On Apr 10, 2011, at 9:12 AM, Maria Droujkova wrote:

> 
> Mathematics Education for a New Era: Video Games as a Medium for Learning
> 
> Join Keith Devlin in a question and answer session about his math game projects and the new book.
> 
> How to join
> 
> Follow this link at the time of the event: http://tinyurl.com/math20event
> Monday, April 11th 2011 we will meet in the LearnCentral online room at 5:00pm Pacific, 8:00pm Eastern time. WorldClock for your time zone.
> Click "OK" and "Accept" several times as your browser installs the software. When you see Elluminate Session Log-In, enter your name and click the "Login" button
> If this is your first time, come a few minutes earlier to check out the technology. The room opens half an hour before the event.
> 
> All events in the Math 2.0 weekly series: http://mathfuture.wikispaces.com/events
> About the book
> 
> 
> 
> Stanford mathematician and NPR Math Guy Keith Devlin explains why, fun aside, video games are the ideal medium to teach middle-school math. Aimed primarily at teachers and education researchers, but also of interest to game developers who want to produce videogames for mathematics education, Mathematics Education for a New Era: Video Games as a Medium for Learning describes exactly what is involved in designing and producing successful math educational videogames that foster the innovative mathematical thinking skills necessary for success in a global economy.
> 
> Keith writes in his March 2011 MAA column:
> One problem with the majority of math ed video games on the market today that will quickly strike anyone who takes a look, is that they are little more than a forced marriage of video game technology and traditional mathematics pedagogy. In particular, the player of such a game generally encounters the math in symbolic form, often by way of a transparent screen overlay on top of the gameworld. 

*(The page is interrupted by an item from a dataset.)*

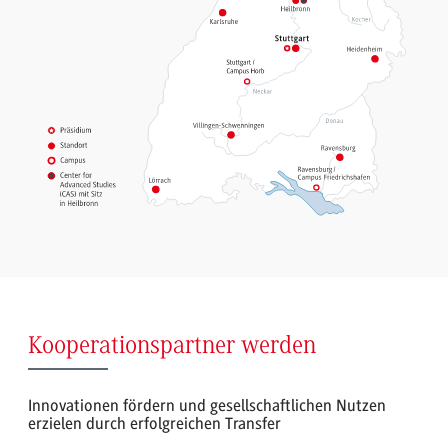
Kooperationspartner werden
Innovationen fördern und gesellschaftlichen Nutzen
erzielen durch erfolgreichen Transfer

> But video-game worlds are not paper-and-pencil symbolic representations; they are imaginary worlds. They are meant to be lived in and experienced. Putting symbolic expressions in a math ed game environment is to confuse mathematical thinking with its static, symbolic representation on a sheet of paper. It's like the early would-be aviators who tried to fly by building ornithopters - machines that added flapping wings to four-wheeled cycles. Those pioneers confused flying with the only instances of flying which they had observed - birds and insects. Humans achieved flying only when they went back to basics and analyzed the notion of flying separately from the one particular implementation they were familiar with. Similarly, to build truly successful math ed video games, we have to separate the activity of doing mathematics, which is a form of thinking, from its familiar representation in terms of symbolic expressions.
> 
> Event Host
> 
> Dr. Keith Devlin is a co-founder and Executive Director of the university's H-STAR institute, a co-founder of the Stanford Media X research network, and a Senior Researcher at CSLI. He is a World Economic Forum Fellow and a Fellow of the American Association for the Advancement of Science. His current research is focused on the use of different media to teach and communicate mathematics to diverse audiences. He also works on the design of information/reasoning systems for intelligence analysis. Other research interests include: theory of information, models of reasoning, applications of mathematical techniques in the study of communication, and mathematical cognition. He has written 30 books and over 80 published research articles. Recipient of the Pythagoras Prize, the Peano Prize, the Carl Sagan Award, and the Joint Policy Board for Mathematics Communications Award. In 2003, he was recognized by the California State Assembly for his "innovative work and longtime service in the field of mathematics and its relation to logic and linguistics." He is "the Math Guy" on National Public Radio.